### [BRIEF]
Write out the text that goes with each picture in the material below, word for word and line for line, without the pictures.

### [DATA PROVIDED]
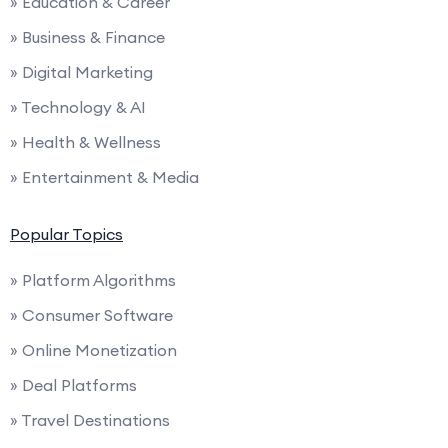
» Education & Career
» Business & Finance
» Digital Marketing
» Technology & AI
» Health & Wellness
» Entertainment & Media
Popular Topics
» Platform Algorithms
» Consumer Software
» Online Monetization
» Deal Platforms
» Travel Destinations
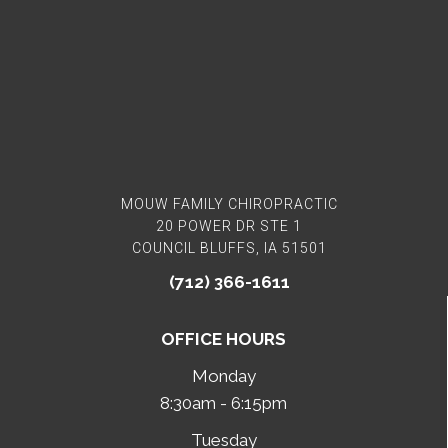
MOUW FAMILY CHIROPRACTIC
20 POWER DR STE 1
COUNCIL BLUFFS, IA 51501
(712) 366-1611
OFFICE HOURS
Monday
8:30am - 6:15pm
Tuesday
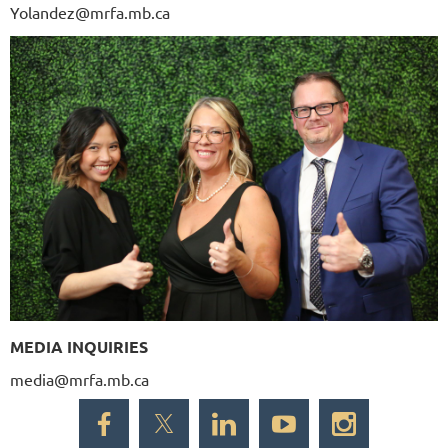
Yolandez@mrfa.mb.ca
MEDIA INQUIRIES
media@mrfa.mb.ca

### [EXPECTED ANSWER]
» Education & Career
» Business & Finance
» Digital Marketing
» Technology & AI
» Health & Wellness
» Entertainment & Media
Popular Topics
» Platform Algorithms
» Consumer Software
» Online Monetization
» Deal Platforms
» Travel Destinations
MOUW FAMILY CHIROPRACTIC
20 POWER DR STE 1
COUNCIL BLUFFS, IA 51501
(712) 366-1611
OFFICE HOURS
Monday
8:30am - 6:15pm
Tuesday
Yolandez@mrfa.mb.ca
MEDIA INQUIRIES
media@mrfa.mb.ca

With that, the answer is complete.